Budget für die Ausbildungspflicht muss angehoben werden
Der Erfolg der Ausbildungspflicht wird wesentlich von den finanziellen Ressourcen abhängen. Im Budget für aktive Arbeitsmarktpolitik sind hierfür 6,8 Mio. Euro im ersten Jahr und max. 57 Mio. Euro in der Endausbauphase im Jahr 2020
vorgesehen. Der auf Basis der Erfahrungen aus Oberösterreich angenommene
durchschnittliche Mischkostensatz von ca. 10.000 Euro pro Jugendlichem pro Jahr
würde ein deutlich höheres Budget voraussetzen. Nimmt man vorsichtig an, dass
nur rund die Hälfte der vom IHS identifizierten 16.000 Jugendlichen ein längerfristiges, intensives Angebot (entsprechend dem Mischkostensatz) braucht, dann
würden hierfür rund 80 Mio. Euro in der Endausbauphase notwendig sein. Angesichts der breiten inhaltlichen Relevanz sollte eine gleichwertige Kostenbeteiligung durch die Ministerien für Wirtschaft, Familien sowie für Bildung erfolgen.
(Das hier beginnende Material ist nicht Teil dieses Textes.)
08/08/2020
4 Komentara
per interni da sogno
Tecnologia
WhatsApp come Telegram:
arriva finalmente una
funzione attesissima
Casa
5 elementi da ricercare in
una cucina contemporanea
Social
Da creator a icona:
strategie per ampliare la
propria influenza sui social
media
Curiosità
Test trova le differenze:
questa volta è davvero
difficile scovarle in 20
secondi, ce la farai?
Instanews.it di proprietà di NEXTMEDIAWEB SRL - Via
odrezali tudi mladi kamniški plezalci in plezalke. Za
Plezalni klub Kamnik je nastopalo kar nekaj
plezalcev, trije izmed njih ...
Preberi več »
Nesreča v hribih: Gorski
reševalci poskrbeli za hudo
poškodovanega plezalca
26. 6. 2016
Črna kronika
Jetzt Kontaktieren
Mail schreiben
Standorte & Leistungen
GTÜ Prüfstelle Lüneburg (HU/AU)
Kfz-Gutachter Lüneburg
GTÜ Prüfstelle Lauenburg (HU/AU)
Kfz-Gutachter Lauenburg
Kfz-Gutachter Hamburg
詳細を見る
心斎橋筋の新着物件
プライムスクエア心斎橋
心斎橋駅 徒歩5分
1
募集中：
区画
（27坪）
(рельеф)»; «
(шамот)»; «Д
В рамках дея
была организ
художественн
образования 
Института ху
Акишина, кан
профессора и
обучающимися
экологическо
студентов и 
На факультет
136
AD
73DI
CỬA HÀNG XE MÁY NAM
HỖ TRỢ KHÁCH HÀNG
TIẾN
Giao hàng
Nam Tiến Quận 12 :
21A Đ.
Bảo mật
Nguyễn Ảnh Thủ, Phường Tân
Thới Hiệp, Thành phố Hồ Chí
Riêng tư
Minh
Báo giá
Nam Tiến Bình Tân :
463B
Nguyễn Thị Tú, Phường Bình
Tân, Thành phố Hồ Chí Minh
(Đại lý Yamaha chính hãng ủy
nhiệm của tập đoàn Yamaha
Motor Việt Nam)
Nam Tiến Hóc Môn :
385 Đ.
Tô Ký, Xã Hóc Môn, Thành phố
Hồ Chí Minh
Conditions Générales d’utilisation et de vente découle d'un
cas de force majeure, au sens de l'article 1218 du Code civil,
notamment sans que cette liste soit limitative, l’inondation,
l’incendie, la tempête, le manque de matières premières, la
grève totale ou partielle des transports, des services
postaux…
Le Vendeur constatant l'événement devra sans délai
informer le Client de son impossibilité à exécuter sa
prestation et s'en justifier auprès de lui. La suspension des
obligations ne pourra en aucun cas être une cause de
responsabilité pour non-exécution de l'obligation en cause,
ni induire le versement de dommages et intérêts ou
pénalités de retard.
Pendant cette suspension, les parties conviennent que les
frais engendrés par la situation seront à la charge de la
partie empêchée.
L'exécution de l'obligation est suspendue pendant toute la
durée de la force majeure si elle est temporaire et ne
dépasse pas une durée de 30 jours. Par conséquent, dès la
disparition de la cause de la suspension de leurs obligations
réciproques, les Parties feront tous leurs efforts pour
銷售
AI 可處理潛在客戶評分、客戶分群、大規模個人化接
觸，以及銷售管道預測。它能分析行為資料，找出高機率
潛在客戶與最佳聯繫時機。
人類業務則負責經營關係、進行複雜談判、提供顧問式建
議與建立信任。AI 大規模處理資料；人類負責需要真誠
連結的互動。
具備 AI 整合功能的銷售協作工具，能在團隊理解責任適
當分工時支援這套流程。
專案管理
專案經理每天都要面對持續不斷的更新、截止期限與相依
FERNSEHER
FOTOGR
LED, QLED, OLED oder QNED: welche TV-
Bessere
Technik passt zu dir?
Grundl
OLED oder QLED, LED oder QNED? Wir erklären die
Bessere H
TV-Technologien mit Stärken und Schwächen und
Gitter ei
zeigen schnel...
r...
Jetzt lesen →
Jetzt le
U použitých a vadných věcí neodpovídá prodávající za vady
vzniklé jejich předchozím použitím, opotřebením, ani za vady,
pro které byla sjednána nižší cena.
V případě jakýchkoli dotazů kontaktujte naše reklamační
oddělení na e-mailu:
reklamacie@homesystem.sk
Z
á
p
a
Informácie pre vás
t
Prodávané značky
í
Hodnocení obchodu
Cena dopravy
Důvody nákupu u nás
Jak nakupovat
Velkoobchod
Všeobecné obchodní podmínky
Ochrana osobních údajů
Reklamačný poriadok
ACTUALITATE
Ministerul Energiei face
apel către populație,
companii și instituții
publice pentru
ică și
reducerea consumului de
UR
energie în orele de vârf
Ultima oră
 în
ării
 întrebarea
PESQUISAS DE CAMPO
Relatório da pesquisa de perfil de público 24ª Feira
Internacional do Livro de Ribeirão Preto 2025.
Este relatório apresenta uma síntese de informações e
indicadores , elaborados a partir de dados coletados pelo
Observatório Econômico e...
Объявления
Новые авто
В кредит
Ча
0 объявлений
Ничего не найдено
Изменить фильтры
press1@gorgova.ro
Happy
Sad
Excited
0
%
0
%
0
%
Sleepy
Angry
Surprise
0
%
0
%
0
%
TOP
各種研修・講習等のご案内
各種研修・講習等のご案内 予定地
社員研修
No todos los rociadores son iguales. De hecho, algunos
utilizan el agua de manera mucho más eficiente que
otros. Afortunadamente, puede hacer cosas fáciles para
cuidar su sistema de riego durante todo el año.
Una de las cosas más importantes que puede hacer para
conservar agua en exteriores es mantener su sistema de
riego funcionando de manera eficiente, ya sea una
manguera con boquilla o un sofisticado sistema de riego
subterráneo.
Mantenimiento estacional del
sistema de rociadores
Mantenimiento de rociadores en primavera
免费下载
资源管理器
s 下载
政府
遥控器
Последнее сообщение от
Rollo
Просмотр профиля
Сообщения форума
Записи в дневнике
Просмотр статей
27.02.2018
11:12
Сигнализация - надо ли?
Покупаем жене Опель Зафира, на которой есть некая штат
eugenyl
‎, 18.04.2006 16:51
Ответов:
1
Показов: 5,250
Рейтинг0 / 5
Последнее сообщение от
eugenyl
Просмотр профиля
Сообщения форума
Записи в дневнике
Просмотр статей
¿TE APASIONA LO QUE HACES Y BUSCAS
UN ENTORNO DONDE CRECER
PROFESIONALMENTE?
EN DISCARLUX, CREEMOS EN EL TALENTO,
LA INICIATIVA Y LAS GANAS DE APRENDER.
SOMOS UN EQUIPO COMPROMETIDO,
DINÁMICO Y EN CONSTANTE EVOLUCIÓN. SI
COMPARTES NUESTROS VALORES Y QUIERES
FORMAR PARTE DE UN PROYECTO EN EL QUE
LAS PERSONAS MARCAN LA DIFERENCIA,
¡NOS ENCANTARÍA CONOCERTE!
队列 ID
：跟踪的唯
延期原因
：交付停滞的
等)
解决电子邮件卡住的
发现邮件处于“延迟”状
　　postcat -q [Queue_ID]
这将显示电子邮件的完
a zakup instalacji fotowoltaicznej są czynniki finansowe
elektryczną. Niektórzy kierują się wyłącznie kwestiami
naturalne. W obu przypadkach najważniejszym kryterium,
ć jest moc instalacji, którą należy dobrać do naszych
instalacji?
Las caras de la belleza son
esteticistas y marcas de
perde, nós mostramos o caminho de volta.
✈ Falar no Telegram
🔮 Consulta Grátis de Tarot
Investitionsprogramme zur Ankurbelung der Konjunktur nötig
Das zentrale Problem der Knappheit an Arbeitsplätzen wird durch die Ausbildungspflicht nicht gelöst. Es braucht vielmehr umfassende Investitionsprogramme
zur Ankurbelung der Konjunktur und zur Schaffung von Beschäftigung. Der
Schwerpunkt sollte auf Investitionen zum Ausbau der Bildungs- und Kinderbetreuungsinfrastruktur gelegt werden. Dies würde u.a. junge Erwachsene mit Betreuungspflichten eine Erwerbstätigkeit oder Ausbildung erleichtern.